Show HN: A Natural Language Query Engine Without Machine Learning

by youngprogrammeron 10/8/2016, 11:02 AMwith 21 comments

by charlieegan3on 10/8/2016, 12:11 PM

I think you might get better results in the first stage using the dependency parse from CoreNLP - rather than the phrasal parse. Online demo at http://corenlp.run

If you're willing to drop CoreNLP there's also https://demos.explosion.ai/displacy/ that's worth checking out.

by steinsgateon 10/8/2016, 9:18 PM

Nice work! You said that you avoided machine learning because labeled data is hard to find. What about unsupervised approaches?

Frankly speaking, I am a bit skeptical about pattern matching algorithms for answering questions. It would help if you showed some kind of stats about your algorithm's performance on a diverse question set. For example, you can scrape simple quiz questions (and answers) from quiz sites [1] and report back on the performance.

[1] http://www.quiz-zone.co.uk/questionsbydifficulty/1/0/answers...

by drdecaon 10/8/2016, 9:01 PM

In addition to the questions it does answer well, it also has these answers:

Q: "What is purpose" A: "Justin Bieber album" Q: "What is a car?" A: "country in Africa" Q: "What is a male?" A: "capital of Maldives" Q: "What is a female?" A: "human who is female (use with Property:P21 sex or gender). For groups of females use with ''subclass of (P279)''"
• • • • •
[TASKS TO CARRY OUT]
1. In the forum thread, what answer did the query engine give to "What is a car?"
2. Transcribe the forum thread from "Show HN: A Natural" to "about unsupervised approaches?".

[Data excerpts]
• • • • •
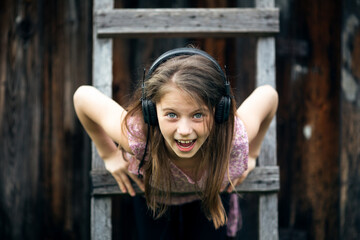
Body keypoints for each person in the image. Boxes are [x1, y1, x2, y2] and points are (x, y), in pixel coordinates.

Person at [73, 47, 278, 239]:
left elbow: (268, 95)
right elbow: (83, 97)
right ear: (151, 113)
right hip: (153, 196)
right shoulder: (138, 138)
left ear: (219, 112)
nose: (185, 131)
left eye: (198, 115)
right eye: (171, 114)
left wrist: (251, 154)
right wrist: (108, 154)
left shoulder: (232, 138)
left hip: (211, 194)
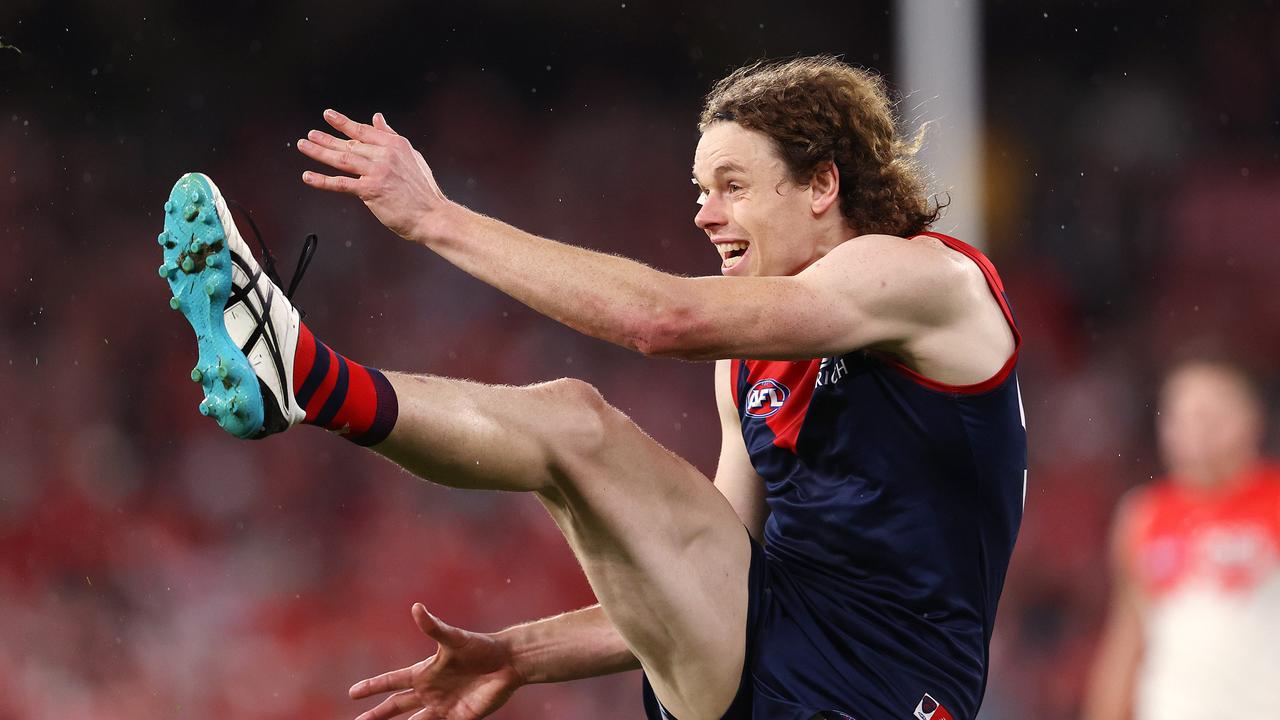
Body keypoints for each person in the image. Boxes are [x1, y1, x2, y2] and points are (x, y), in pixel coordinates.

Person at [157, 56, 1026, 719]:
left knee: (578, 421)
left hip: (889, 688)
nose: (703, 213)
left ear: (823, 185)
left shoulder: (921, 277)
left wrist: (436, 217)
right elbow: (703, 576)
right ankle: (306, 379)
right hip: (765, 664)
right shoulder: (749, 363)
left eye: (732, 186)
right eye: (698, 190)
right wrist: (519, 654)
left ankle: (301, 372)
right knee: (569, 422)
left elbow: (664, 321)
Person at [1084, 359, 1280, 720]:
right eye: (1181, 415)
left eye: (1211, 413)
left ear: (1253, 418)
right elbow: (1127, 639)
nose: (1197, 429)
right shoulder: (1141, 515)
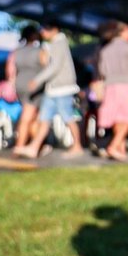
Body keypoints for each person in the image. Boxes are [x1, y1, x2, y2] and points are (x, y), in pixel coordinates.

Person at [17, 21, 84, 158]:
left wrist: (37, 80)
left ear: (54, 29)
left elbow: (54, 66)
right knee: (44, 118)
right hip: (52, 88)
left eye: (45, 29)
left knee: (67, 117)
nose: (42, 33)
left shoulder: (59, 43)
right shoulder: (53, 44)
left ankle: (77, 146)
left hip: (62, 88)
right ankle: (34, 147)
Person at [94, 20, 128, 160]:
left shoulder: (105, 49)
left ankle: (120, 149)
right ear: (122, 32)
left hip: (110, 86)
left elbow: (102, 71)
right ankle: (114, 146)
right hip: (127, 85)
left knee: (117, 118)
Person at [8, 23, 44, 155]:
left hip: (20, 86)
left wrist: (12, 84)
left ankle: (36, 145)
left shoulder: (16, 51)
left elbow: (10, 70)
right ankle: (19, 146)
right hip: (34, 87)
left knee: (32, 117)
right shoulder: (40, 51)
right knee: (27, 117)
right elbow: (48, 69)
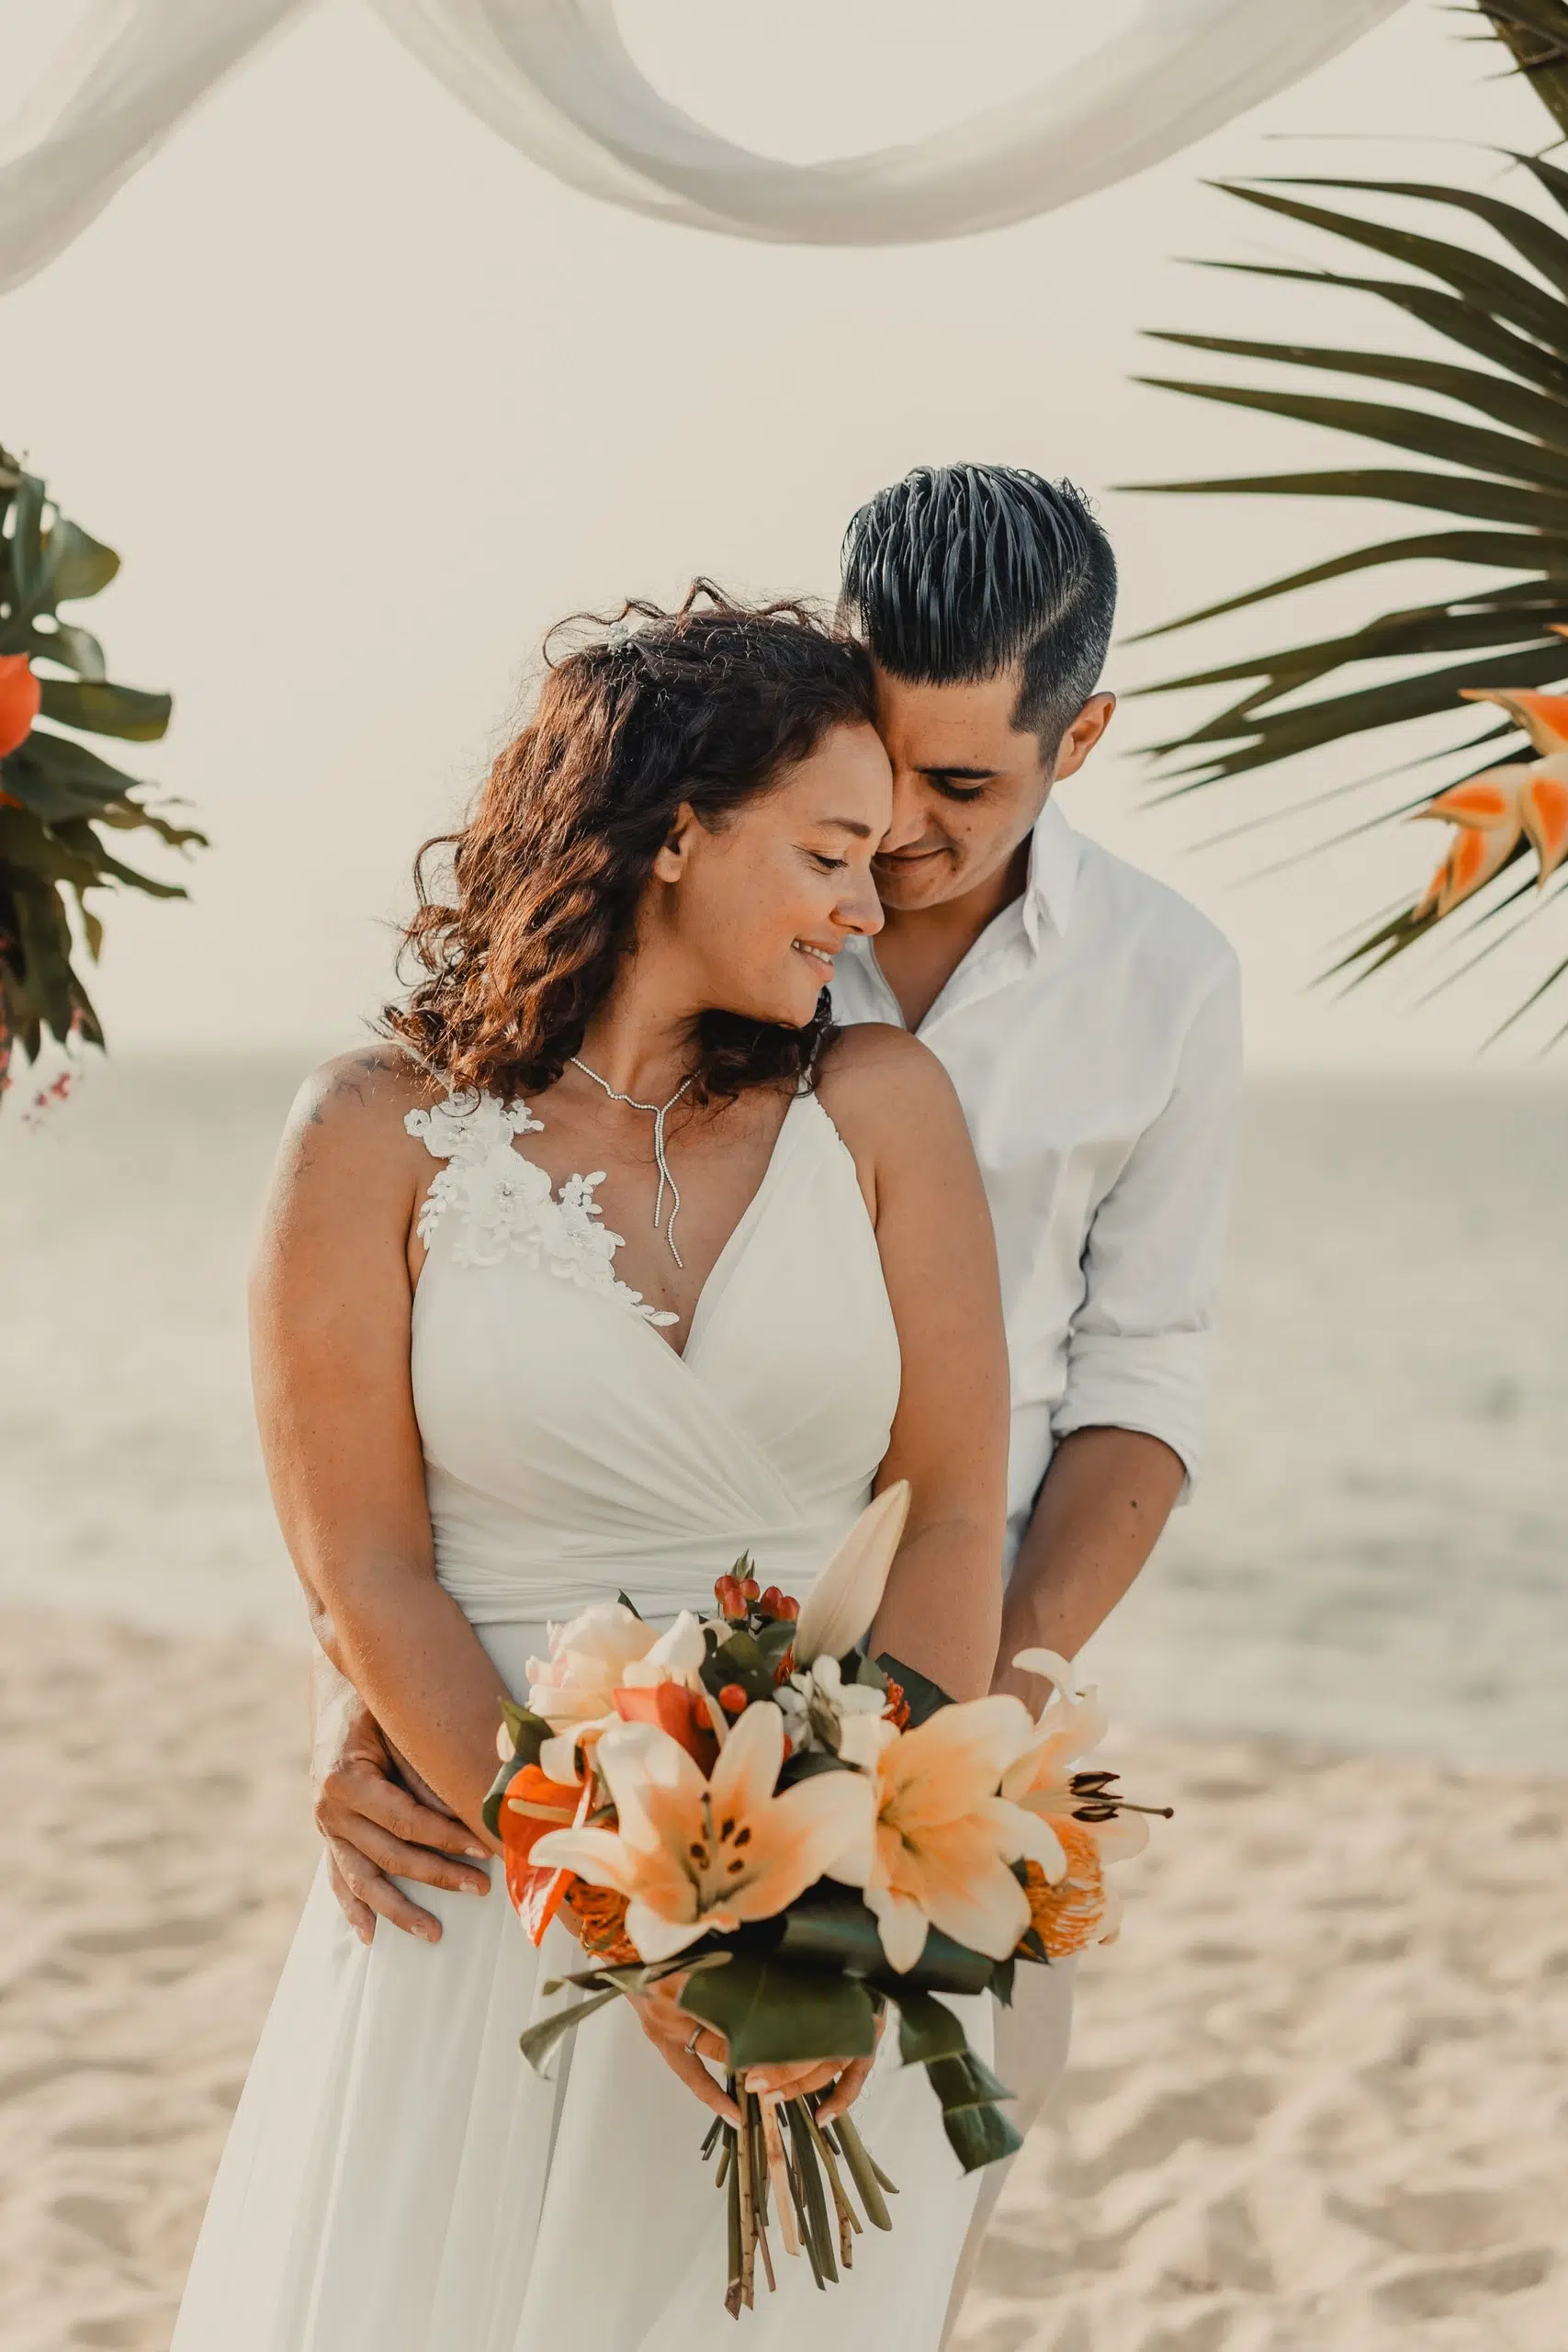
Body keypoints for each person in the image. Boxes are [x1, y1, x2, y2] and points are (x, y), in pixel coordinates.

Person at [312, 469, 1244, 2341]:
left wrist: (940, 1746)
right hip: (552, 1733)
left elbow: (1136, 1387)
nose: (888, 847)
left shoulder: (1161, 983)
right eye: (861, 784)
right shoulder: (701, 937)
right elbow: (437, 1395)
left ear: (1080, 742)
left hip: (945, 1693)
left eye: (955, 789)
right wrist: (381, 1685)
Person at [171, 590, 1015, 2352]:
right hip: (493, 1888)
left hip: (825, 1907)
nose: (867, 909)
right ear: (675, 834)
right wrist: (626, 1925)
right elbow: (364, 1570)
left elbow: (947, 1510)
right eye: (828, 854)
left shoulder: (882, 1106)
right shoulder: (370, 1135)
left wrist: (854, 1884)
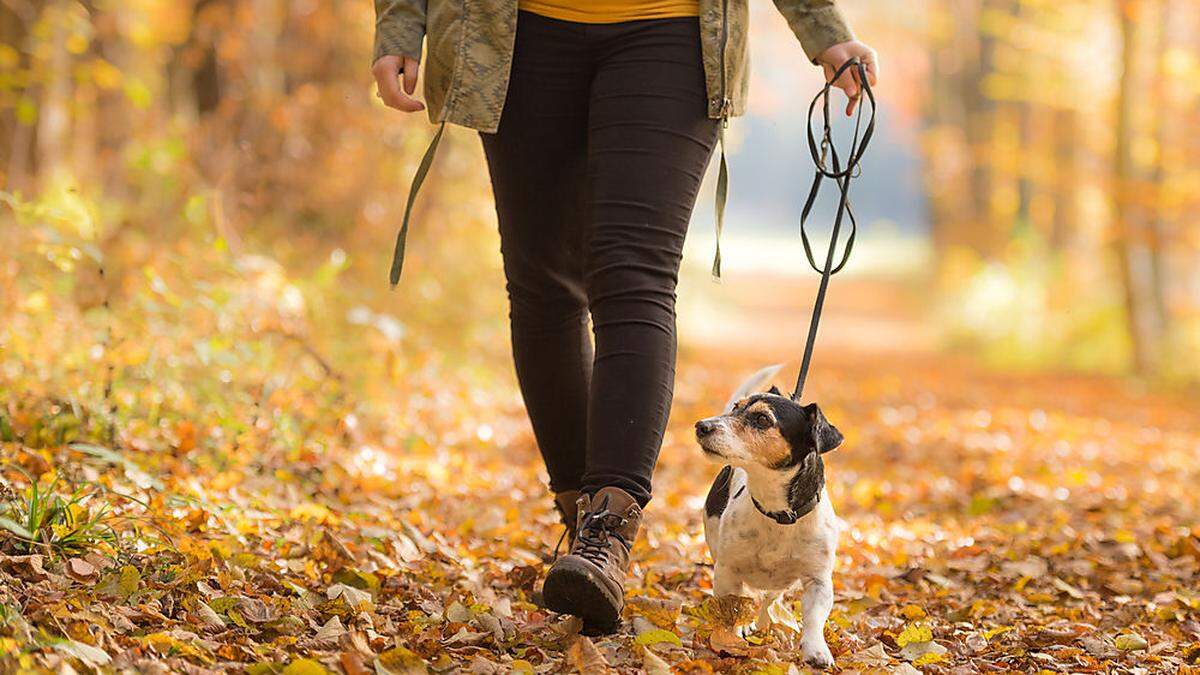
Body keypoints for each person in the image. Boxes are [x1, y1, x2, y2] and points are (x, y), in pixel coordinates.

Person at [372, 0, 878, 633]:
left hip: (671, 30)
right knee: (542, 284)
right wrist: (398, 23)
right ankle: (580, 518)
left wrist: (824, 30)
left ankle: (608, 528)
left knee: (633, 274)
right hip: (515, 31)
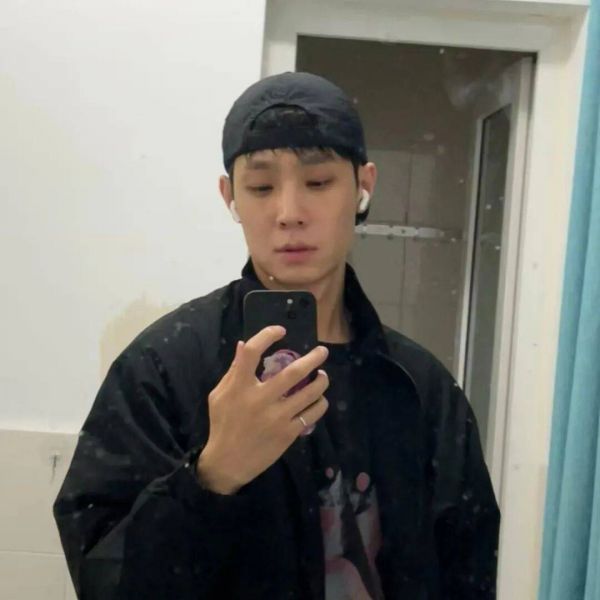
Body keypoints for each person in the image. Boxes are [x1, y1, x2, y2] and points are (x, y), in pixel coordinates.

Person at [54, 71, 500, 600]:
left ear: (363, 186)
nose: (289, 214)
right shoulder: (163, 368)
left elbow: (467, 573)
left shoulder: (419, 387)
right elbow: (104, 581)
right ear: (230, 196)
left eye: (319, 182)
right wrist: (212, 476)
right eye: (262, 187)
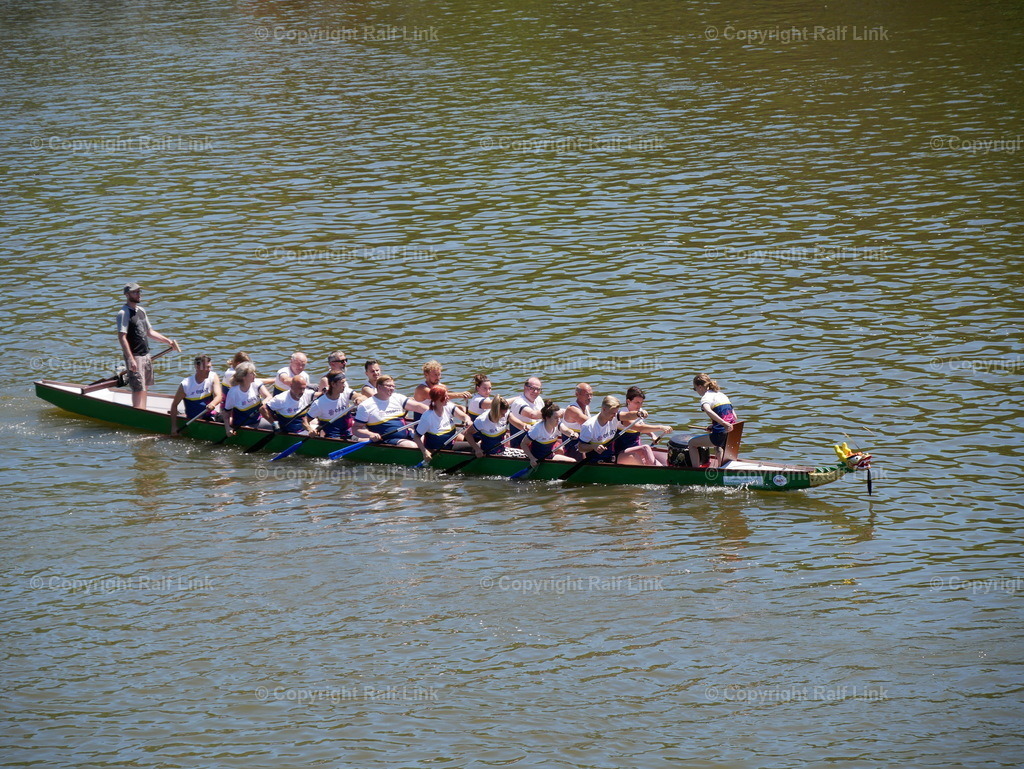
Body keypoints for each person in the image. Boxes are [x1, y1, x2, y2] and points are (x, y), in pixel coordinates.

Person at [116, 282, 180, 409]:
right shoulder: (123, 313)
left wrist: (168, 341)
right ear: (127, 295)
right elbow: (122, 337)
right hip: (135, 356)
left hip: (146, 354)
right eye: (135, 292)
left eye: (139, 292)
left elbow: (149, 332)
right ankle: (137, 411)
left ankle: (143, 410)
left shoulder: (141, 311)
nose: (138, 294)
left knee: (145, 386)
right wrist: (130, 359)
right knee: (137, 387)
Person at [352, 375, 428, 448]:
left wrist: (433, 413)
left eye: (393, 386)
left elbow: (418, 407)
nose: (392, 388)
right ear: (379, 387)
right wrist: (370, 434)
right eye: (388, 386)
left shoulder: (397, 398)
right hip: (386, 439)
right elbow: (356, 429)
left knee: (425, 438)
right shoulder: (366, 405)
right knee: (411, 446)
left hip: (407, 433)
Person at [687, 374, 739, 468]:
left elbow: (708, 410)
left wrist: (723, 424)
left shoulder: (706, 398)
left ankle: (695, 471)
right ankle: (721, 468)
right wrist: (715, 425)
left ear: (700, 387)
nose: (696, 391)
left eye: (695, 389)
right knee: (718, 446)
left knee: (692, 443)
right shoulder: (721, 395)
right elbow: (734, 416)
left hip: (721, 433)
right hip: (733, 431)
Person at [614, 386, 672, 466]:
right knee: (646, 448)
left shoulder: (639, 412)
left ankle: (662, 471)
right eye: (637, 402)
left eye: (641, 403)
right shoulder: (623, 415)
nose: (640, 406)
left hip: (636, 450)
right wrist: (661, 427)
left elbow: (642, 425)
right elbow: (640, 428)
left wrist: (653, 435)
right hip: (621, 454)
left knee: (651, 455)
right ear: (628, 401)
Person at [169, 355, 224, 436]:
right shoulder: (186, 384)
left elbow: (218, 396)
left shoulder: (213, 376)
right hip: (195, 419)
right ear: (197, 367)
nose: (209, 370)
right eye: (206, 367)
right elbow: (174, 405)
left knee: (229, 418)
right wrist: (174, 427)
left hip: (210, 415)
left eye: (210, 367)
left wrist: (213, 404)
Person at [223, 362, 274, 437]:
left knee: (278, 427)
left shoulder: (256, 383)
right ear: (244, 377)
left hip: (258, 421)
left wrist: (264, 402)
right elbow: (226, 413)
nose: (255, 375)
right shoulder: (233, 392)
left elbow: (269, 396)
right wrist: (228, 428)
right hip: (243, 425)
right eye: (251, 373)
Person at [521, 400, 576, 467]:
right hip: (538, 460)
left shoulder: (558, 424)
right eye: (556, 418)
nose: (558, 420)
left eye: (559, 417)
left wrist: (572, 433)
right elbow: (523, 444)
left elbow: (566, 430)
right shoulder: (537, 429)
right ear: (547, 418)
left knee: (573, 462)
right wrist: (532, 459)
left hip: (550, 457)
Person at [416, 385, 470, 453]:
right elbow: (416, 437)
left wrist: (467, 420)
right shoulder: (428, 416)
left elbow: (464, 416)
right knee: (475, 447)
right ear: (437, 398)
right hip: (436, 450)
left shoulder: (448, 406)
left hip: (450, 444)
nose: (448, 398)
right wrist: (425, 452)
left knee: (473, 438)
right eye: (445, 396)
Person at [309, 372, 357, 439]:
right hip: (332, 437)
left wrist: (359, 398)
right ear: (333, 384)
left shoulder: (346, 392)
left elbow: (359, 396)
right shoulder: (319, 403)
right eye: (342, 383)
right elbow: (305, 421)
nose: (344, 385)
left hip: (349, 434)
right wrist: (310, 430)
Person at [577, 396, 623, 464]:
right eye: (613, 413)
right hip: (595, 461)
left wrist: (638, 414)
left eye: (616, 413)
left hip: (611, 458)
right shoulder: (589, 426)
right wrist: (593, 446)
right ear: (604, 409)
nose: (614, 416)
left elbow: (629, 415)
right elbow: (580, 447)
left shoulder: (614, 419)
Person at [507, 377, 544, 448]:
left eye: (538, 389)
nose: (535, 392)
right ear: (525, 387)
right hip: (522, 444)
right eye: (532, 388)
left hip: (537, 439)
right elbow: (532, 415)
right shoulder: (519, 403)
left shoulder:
• • • • •
[YOUR RESPONSES]
1. "country in Africa"

2.
Show HN: A Natural Language Query Engine Without Machine Learning

by youngprogrammeron 10/8/2016, 11:02 AMwith 21 comments

by charlieegan3on 10/8/2016, 12:11 PM

I think you might get better results in the first stage using the dependency parse from CoreNLP - rather than the phrasal parse. Online demo at http://corenlp.run

If you're willing to drop CoreNLP there's also https://demos.explosion.ai/displacy/ that's worth checking out.

by steinsgateon 10/8/2016, 9:18 PM

Nice work! You said that you avoided machine learning because labeled data is hard to find. What about unsupervised approaches?